Exercise Helps Slow Parkinson's Disease
Regular Exercise Triggers Important Brain-Preserving Proteins
WebMD News Archive
Oct. 25, 2004 -- Exercise may slow the onset of Parkinson's disease, a new animal study shows. A pilot study is under way to test this theory in Parkinson's disease patients.
It's a wake-up call for the rest of us to get some regular exercise, the researchers say.
"The concept is emerging that exercise is not only good for the heart and body weight, but also good for the brain," senior researcher Michael J. Zigmond, PhD, co-director of the Center for Neurosciences at the University of Pittsburgh School of Medicine, tells WebMD.

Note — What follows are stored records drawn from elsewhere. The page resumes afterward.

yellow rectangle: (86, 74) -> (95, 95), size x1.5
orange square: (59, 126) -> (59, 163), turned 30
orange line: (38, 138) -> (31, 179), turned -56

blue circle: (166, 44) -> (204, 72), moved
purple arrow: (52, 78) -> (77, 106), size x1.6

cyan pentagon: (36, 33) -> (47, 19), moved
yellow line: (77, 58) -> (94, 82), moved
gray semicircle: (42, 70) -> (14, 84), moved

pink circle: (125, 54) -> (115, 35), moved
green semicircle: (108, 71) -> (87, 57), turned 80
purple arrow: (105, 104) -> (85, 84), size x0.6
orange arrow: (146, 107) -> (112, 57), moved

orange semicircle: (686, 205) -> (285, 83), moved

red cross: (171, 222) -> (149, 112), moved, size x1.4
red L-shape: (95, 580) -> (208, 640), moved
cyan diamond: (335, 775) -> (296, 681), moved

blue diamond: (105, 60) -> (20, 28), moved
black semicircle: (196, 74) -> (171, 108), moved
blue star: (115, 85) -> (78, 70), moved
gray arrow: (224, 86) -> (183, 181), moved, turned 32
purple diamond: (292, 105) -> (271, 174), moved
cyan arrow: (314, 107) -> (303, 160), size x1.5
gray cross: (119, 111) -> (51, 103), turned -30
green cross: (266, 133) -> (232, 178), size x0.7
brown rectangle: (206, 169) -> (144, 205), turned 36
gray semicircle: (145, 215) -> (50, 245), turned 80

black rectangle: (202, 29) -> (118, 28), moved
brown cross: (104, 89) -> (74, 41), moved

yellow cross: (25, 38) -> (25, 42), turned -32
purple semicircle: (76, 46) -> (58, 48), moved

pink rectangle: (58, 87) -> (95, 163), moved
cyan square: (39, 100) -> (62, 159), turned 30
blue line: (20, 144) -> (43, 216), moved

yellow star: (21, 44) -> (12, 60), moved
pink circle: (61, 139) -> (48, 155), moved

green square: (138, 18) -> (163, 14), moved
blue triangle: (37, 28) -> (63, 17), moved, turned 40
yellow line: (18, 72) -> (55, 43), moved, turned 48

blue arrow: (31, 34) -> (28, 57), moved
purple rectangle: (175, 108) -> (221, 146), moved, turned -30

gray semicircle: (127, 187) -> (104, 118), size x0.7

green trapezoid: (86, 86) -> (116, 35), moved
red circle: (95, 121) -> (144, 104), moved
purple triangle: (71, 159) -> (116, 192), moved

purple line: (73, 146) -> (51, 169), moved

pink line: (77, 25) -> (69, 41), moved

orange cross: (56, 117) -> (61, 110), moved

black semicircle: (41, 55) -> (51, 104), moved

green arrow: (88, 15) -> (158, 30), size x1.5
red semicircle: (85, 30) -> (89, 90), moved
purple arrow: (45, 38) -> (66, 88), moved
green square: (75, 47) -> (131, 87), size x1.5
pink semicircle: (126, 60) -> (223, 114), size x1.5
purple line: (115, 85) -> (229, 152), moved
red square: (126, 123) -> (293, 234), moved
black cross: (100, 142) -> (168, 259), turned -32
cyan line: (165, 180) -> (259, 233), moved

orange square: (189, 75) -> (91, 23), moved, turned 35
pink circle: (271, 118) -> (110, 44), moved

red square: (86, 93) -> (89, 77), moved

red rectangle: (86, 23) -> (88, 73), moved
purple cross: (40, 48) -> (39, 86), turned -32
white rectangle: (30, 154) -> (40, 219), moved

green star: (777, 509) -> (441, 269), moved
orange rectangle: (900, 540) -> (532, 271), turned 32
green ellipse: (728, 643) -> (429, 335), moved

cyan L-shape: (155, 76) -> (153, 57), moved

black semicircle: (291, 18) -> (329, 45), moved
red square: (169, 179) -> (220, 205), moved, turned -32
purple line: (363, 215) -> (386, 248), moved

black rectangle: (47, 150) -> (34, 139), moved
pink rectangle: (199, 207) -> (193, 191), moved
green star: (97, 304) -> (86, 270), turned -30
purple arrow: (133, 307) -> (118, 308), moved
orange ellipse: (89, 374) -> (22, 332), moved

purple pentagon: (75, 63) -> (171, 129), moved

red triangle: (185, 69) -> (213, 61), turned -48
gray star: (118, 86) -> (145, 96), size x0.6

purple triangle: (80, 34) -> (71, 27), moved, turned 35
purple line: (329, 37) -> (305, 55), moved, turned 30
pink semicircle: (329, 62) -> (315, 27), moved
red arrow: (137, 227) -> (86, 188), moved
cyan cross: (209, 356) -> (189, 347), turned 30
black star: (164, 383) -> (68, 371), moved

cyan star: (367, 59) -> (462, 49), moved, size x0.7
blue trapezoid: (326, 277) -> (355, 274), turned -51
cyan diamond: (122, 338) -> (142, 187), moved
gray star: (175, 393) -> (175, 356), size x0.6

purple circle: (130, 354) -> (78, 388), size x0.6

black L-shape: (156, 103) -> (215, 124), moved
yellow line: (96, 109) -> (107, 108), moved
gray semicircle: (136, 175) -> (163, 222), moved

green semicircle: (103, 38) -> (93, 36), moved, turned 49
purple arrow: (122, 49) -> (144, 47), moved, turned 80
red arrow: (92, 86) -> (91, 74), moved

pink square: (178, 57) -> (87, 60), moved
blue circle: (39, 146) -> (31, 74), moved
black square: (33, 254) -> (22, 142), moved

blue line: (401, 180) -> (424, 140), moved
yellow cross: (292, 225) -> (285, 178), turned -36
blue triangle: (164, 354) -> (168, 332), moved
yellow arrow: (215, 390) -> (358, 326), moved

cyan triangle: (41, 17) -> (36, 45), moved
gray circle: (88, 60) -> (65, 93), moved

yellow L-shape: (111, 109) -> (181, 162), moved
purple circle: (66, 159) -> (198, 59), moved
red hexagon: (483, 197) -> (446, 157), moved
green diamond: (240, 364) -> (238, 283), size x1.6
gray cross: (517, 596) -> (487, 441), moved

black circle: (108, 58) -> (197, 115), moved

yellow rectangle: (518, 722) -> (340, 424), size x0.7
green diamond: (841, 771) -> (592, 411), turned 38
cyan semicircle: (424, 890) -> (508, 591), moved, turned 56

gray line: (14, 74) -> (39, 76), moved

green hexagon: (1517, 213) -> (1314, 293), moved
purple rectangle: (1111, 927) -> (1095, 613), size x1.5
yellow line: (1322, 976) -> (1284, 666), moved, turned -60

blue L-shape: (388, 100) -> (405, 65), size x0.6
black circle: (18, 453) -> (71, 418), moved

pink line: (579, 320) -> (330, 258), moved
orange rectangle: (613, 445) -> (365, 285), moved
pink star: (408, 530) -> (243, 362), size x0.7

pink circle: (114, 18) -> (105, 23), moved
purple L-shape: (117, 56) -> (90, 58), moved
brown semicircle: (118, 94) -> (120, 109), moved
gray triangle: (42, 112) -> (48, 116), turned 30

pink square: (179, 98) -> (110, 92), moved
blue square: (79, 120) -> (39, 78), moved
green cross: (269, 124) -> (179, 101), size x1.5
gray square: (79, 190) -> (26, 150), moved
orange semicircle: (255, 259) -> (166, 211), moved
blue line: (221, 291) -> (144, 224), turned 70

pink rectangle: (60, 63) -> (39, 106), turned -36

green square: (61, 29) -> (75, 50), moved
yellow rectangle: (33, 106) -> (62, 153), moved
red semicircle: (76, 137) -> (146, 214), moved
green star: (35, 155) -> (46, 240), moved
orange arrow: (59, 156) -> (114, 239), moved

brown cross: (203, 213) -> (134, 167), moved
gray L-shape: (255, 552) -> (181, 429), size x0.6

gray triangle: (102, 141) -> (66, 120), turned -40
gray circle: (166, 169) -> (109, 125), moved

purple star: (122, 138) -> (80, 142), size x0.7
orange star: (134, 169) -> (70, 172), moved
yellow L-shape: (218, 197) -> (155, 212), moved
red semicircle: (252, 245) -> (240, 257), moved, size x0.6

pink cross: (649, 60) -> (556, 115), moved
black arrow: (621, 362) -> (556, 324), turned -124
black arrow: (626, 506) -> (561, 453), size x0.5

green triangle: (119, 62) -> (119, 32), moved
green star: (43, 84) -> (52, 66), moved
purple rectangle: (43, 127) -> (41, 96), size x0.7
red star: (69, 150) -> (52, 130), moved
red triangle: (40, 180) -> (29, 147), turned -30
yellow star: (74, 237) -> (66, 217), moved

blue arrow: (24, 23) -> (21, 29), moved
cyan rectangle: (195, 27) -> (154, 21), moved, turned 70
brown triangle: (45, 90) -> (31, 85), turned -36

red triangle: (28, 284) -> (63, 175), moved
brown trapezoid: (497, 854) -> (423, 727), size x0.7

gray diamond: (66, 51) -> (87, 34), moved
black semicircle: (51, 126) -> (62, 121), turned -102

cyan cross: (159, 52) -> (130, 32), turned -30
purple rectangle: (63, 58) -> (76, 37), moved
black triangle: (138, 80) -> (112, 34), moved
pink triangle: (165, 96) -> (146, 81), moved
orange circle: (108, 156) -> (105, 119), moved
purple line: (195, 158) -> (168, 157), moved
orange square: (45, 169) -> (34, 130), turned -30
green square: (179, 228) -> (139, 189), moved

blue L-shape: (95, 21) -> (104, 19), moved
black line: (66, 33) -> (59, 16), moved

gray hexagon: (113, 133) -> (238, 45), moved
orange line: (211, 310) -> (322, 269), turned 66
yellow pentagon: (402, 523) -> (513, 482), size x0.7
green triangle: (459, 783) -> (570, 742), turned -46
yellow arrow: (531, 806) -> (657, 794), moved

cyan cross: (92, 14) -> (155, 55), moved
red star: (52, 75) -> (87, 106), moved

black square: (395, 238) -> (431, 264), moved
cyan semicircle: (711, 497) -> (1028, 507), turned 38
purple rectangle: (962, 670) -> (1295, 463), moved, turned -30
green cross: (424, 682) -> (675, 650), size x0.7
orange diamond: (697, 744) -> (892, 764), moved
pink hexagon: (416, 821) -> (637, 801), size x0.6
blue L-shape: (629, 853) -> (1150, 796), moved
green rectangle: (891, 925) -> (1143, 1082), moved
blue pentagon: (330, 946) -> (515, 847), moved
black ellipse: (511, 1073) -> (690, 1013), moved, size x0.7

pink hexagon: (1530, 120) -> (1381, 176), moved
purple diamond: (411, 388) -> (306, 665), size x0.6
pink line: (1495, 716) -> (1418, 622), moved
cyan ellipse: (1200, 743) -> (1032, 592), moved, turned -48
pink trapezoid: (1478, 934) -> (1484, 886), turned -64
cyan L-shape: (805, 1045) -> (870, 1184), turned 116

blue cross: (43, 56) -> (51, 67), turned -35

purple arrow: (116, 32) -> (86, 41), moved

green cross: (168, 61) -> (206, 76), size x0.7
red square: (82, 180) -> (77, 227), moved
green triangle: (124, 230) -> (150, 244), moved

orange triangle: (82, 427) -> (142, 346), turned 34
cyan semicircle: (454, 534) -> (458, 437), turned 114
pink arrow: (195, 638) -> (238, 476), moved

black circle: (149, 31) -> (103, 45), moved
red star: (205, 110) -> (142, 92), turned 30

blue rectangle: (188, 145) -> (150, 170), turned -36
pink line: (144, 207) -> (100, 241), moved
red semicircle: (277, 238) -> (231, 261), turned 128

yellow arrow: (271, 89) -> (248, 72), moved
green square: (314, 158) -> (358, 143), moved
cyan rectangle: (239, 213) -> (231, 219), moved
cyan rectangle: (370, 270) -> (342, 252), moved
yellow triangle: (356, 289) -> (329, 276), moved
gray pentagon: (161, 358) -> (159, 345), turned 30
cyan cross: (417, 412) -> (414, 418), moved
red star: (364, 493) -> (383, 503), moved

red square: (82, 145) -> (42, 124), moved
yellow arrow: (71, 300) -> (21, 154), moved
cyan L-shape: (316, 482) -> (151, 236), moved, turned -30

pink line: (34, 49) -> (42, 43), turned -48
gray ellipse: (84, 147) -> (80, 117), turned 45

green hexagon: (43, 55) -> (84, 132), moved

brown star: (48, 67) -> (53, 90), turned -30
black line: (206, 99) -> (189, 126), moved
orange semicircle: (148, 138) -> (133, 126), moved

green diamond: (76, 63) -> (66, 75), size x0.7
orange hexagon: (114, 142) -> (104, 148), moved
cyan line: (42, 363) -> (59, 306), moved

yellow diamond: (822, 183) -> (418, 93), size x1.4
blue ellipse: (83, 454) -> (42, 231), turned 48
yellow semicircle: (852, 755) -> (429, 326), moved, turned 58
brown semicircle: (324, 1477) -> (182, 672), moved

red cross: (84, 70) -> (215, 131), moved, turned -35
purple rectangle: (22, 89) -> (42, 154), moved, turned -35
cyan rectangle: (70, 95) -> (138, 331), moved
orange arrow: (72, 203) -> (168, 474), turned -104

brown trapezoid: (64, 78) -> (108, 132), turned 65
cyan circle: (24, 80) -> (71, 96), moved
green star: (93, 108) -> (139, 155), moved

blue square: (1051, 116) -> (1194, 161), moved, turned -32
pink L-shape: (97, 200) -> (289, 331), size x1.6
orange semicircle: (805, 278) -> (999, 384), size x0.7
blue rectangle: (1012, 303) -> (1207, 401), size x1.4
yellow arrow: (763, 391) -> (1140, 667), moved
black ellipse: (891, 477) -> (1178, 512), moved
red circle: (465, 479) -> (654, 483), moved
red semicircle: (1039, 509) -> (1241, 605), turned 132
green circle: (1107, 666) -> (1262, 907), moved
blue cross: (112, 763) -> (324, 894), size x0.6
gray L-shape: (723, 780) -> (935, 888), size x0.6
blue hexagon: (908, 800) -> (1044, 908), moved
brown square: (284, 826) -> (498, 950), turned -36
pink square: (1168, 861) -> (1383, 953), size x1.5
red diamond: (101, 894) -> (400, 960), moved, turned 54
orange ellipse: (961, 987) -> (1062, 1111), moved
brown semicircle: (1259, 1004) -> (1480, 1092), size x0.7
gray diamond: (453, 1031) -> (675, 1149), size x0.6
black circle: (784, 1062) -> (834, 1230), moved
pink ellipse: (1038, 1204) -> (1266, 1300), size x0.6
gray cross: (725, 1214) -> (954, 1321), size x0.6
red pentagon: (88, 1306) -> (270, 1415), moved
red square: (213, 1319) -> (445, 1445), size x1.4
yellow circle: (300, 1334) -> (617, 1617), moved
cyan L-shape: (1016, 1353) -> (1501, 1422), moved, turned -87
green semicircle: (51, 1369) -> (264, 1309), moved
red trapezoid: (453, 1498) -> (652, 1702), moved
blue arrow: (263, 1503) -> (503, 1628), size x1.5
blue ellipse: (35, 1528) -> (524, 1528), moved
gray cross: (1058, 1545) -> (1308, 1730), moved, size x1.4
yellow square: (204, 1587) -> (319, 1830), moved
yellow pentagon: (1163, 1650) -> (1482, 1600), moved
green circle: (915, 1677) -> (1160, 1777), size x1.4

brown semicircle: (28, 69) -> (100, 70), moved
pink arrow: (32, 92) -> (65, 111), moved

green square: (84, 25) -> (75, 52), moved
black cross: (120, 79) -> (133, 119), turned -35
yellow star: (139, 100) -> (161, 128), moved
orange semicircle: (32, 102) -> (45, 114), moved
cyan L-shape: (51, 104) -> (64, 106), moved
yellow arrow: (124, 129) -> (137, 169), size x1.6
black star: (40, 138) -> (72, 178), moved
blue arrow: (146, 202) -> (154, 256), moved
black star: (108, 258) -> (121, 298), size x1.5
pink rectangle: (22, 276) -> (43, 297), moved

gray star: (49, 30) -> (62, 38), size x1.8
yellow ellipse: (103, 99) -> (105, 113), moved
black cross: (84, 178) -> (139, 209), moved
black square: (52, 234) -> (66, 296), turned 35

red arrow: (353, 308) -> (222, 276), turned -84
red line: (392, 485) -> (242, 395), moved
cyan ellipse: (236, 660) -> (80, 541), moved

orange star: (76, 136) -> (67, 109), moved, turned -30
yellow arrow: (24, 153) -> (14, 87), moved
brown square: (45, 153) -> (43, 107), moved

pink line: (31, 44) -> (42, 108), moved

Zigmond heads the team presenting this newest report at the Society for Neuroscience annual meeting, held in San Diego this week.
"Studies show consistently that people who lead active lives -- who exercise and walk every day -- are less likely to get Parkinson's disease," Zigmond says. "Studies are also under way to identify individuals with Parkinson's disease, put them on an exercise regimen, to see if it is preventive. In the next few years, we should have a real handle on that."
Parkinson's disease is a mystery, its cause unknown but the symptoms unmistakable. The progression of this brain-wasting disease causes uncontrollable tremors, rigidity of limbs, slow movements, and stooped posture. This results from the slow breakdown of nerve cells in the brain that produce dopamine, a chemical that helps control movement.
While some medications or surgery help relieve symptoms, researchers have searched for ways to prevent the downward spiral of Parkinson's disease. This newest study offers hope for an extremely doable alternative, says Zigmond.
Simulating Parkinson's Disease
In their study, the Pittsburgh researchers first put a cast on a lab rat's forearm and forced the rat to exercise the other "good arm" for seven days. Researchers then removed the cast, and -- to simulate Parkinson's disease -- injected one side of the rat's brain (the same side as the casted limb) with a toxin that triggers brain cell loss, mimicking what is seen in Parkinson's disease.
The side of the brain that was injected was chosen because it controls movement in the free limb. By casting the opposite limb, the researchers were hoping to force exercise in the limb that should have had its movement destroyed by the brain toxin.